When the FDA and CDC (going against the advice of advisors) decided to approve the drug for children 5 to 11 to earlier this month, most American parents got the message: pretty soon, they would need to make a decision. Either submit and vaccinate their child despite the fact that most healthy children have little justification for being vaccinated against COVID, or watch as the public education and other services guaranteed their child by the American laws and the Constitution (although judicial precedent has complicated things a bit) have systemically denied to their children, all because worried parents had concerns about the long-term impact of vaccination – particularly now that Israeli scientists have identified the SARS-CoV-2 proteins responsible for damaging difference aspects of the human anatomy.
In most cases – especially with the Moderna jab – vaccines for minors are being “reformulated” to include a lower dose of the active ingredient.
But as Pfizer releases its “miracle” COVID pill, the second COVID antiviral pill introduced by a pharma giant after Merck’s Molnupiravir, and the data showing Pfizer’s pill cuts hospitalizations in vulnerable patients down by 89% (compared with Molnupiravir’s 50%), the Biden Admin’s plan for quickly rolling out jabs to 28MM young children is meeting growing resistance from parents who are hesitant about the jab’s safety, believe it to be unnecessary, or have some other reason for resisting vaccines developed through a partnership between Pharma giants and the US government.
Even some parents who have been vaccinated themselves are opposed to inoculating their five to 11 year olds as they worry about side effects that could be more impactful in younger patients (which is why several Scandinavian governments have moved to restrict who receives doses of Moderna and other mRNA vaccines).
This includes health-care workers like Narika Davis, who has reservations about vaxxing her kids, per the FT.
Narika Davis, a speech therapist from Tennessee, has been vaccinated against Covid-19 along with her husband, because as frontline workers who could be exposed to the virus they wanted to protect their families. But they have decided, for now, not to have their children inoculated as part of what she describes as a nationwide “experiment”.
“This is a new vaccine that has come out and we just feel there isn’t a lot of data yet,” said Davis, who has a four-year-old son and seven-year-old daughter.
So does Mike McDermott, a father of two, who spoke at board meeting in October.
“I’m pro-vaccine, my wife is pro-vaccine, we’re both vaccinated, but I’m not in favour of forcing our kids and my neighbour’s kids to get a vaccine just so they can receive a public education,” Mike McDermott, a father of two, told the board meeting on October 20.

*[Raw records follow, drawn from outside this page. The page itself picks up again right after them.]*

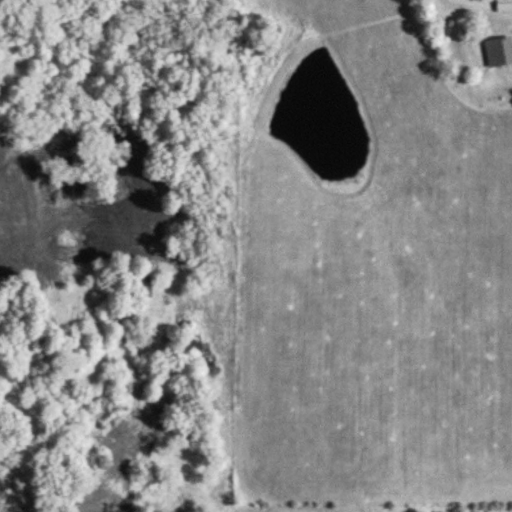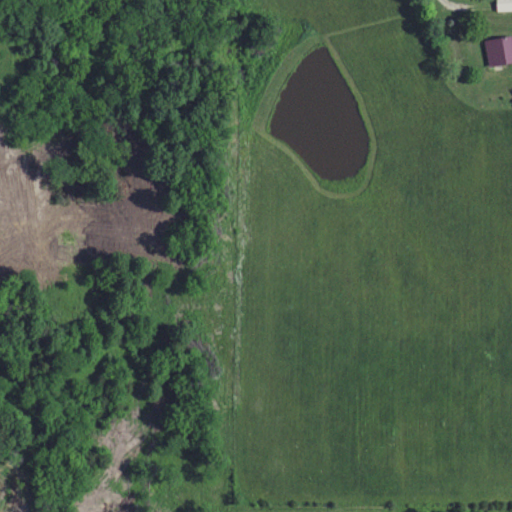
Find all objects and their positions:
building: (502, 5)
building: (495, 51)
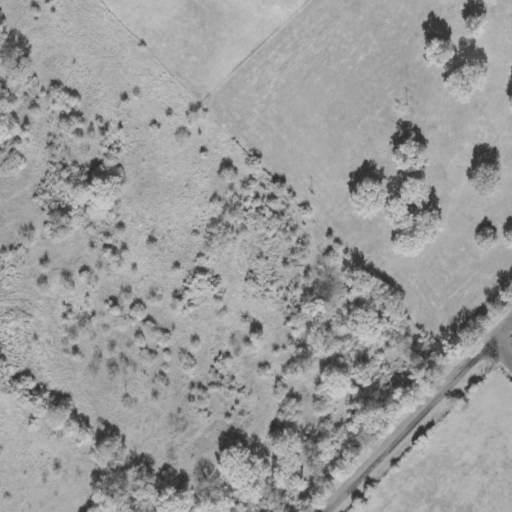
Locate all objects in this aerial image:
road: (501, 352)
road: (418, 416)
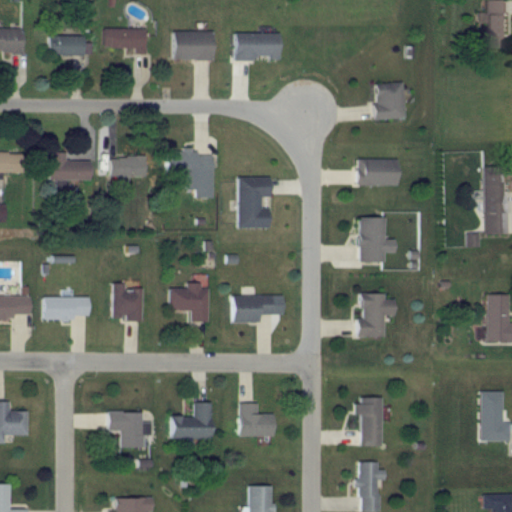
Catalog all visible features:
building: (494, 24)
building: (121, 38)
building: (9, 39)
building: (62, 44)
building: (188, 45)
building: (252, 45)
building: (385, 100)
road: (119, 108)
road: (295, 117)
building: (6, 162)
building: (64, 168)
building: (123, 168)
building: (188, 170)
building: (373, 171)
building: (492, 200)
building: (249, 201)
building: (1, 212)
building: (469, 239)
building: (369, 240)
road: (307, 291)
building: (187, 300)
building: (123, 302)
building: (12, 305)
building: (61, 307)
building: (252, 307)
building: (370, 314)
building: (496, 319)
road: (153, 362)
building: (489, 417)
building: (367, 420)
building: (11, 421)
building: (251, 421)
building: (189, 423)
building: (126, 427)
road: (62, 437)
building: (365, 485)
building: (255, 499)
building: (5, 500)
building: (496, 502)
building: (129, 504)
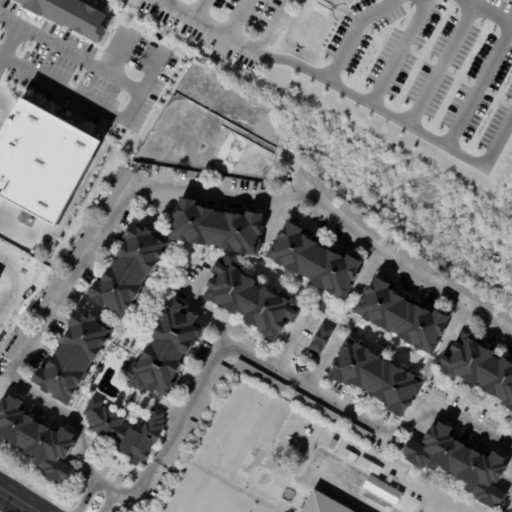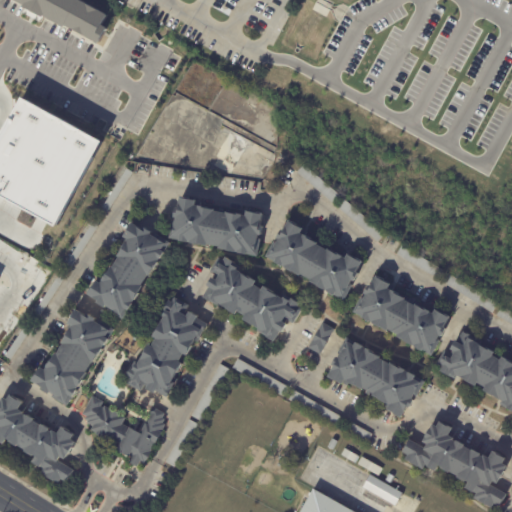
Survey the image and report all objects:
road: (159, 0)
road: (160, 0)
road: (196, 9)
building: (71, 14)
building: (81, 16)
road: (236, 18)
road: (353, 35)
road: (235, 41)
road: (9, 44)
road: (398, 52)
road: (71, 53)
road: (118, 53)
road: (440, 65)
road: (477, 86)
road: (97, 104)
road: (459, 155)
building: (318, 184)
road: (165, 187)
building: (115, 193)
building: (360, 220)
building: (216, 228)
building: (217, 228)
building: (82, 243)
building: (313, 261)
building: (314, 261)
building: (419, 262)
building: (130, 270)
building: (129, 271)
building: (469, 293)
building: (250, 300)
building: (250, 300)
building: (35, 315)
building: (505, 315)
building: (400, 316)
building: (401, 317)
building: (321, 338)
road: (291, 343)
building: (166, 349)
building: (167, 351)
building: (72, 358)
building: (73, 358)
building: (479, 368)
building: (479, 369)
building: (376, 377)
building: (376, 377)
building: (260, 378)
road: (309, 387)
building: (209, 393)
building: (316, 409)
building: (124, 430)
building: (124, 431)
building: (357, 433)
building: (301, 439)
building: (36, 440)
building: (36, 440)
building: (181, 443)
building: (332, 444)
building: (350, 456)
building: (459, 463)
building: (459, 463)
building: (369, 466)
road: (88, 472)
road: (131, 489)
building: (381, 490)
road: (350, 493)
road: (87, 495)
road: (17, 500)
road: (109, 501)
building: (321, 504)
building: (321, 504)
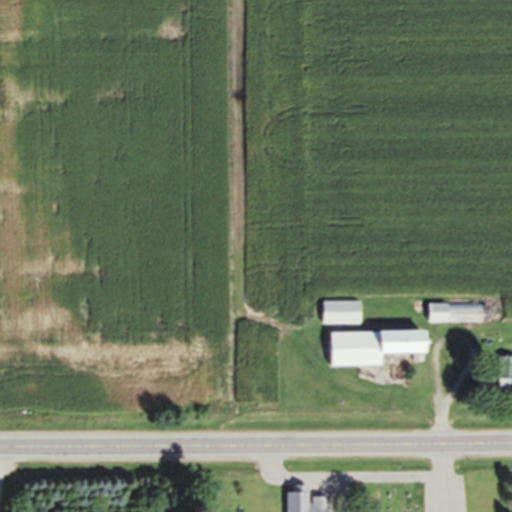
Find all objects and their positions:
building: (336, 317)
building: (450, 317)
building: (367, 351)
building: (503, 377)
road: (256, 447)
park: (352, 483)
building: (454, 502)
building: (302, 505)
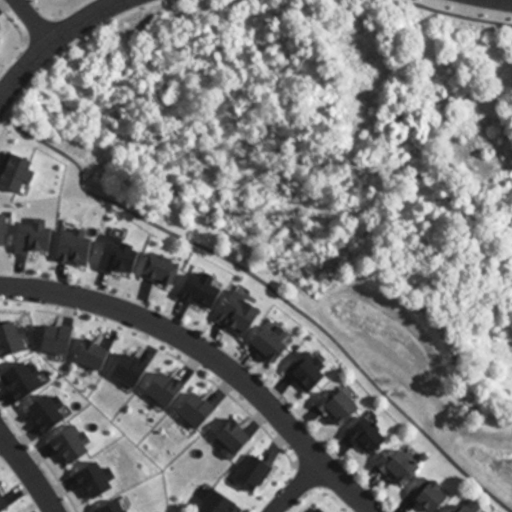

The US is the world’s first country to deliver an EUA for the Pfizer-BioNTech jab for use in younger children, although a handful of other countries including China and Cuba have begun vaccinating minors below the age of 12 with domestically developed vaccines, per FT.
Some scientists claim that vaccinating children helps to “break the chain” of COVID transmission. However, others claim that COVID is now endemic in the world population, and that humanity will now need to worry about COVID going forward – something that vaccinating children won’t change.
“We need to get the kids vaccinated to break the transmission chain,” said Eric Topol, director of the California-based Scripps Research Translational Institute. “We can see from recent UK and US data that kids really drove the recent surge with the Delta variant.”
Still, other studies found that parents are concerned about vaccinating their children increased significantly between June and September, and that imposing an even broader COVID jab that could keep children out of school for long periods of time would be incredibly controversial and politically unpopular.
Of course, that has never stopped the Democrats in the past.